* [TASK OBJECTIVE]
Using the records below, locate all lines containing "usersIdBlock" and return them.

* [EXERCISE MATERIALS]
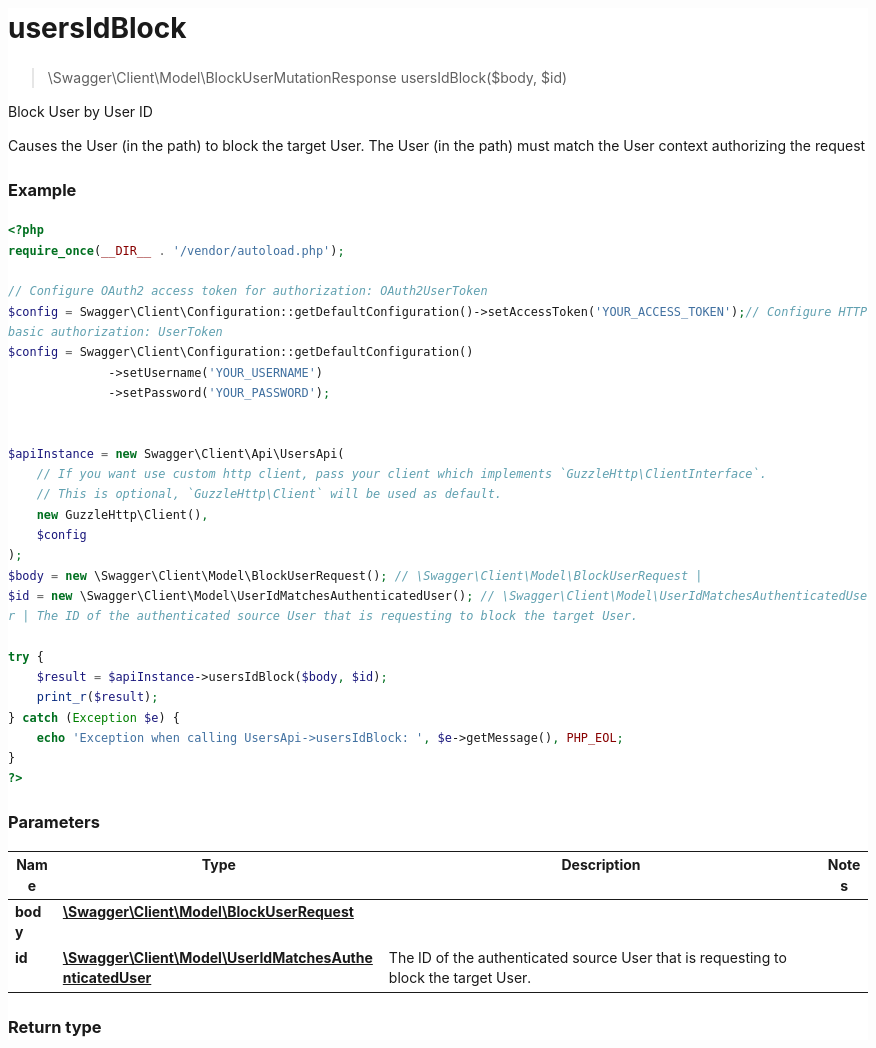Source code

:# **usersIdBlock**
> \Swagger\Client\Model\BlockUserMutationResponse usersIdBlock($body, $id)

Block User by User ID

Causes the User (in the path) to block the target User. The User (in the path) must match the User context authorizing the request

### Example
```php
<?php
require_once(__DIR__ . '/vendor/autoload.php');

// Configure OAuth2 access token for authorization: OAuth2UserToken
$config = Swagger\Client\Configuration::getDefaultConfiguration()->setAccessToken('YOUR_ACCESS_TOKEN');// Configure HTTP basic authorization: UserToken
$config = Swagger\Client\Configuration::getDefaultConfiguration()
              ->setUsername('YOUR_USERNAME')
              ->setPassword('YOUR_PASSWORD');


$apiInstance = new Swagger\Client\Api\UsersApi(
    // If you want use custom http client, pass your client which implements `GuzzleHttp\ClientInterface`.
    // This is optional, `GuzzleHttp\Client` will be used as default.
    new GuzzleHttp\Client(),
    $config
);
$body = new \Swagger\Client\Model\BlockUserRequest(); // \Swagger\Client\Model\BlockUserRequest | 
$id = new \Swagger\Client\Model\UserIdMatchesAuthenticatedUser(); // \Swagger\Client\Model\UserIdMatchesAuthenticatedUser | The ID of the authenticated source User that is requesting to block the target User.

try {
    $result = $apiInstance->usersIdBlock($body, $id);
    print_r($result);
} catch (Exception $e) {
    echo 'Exception when calling UsersApi->usersIdBlock: ', $e->getMessage(), PHP_EOL;
}
?>
```

### Parameters

Name | Type | Description  | Notes
------------- | ------------- | ------------- | -------------
 **body** | [**\Swagger\Client\Model\BlockUserRequest**](../Model/BlockUserRequest.md)|  |
 **id** | [**\Swagger\Client\Model\UserIdMatchesAuthenticatedUser**](../Model/.md)| The ID of the authenticated source User that is requesting to block the target User. |

### Return type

* [EXERCISE OUTPUT]
:# **usersIdBlock**
> \Swagger\Client\Model\BlockUserMutationResponse usersIdBlock($body, $id)
    $result = $apiInstance->usersIdBlock($body, $id);
    echo 'Exception when calling UsersApi->usersIdBlock: ', $e->getMessage(), PHP_EOL;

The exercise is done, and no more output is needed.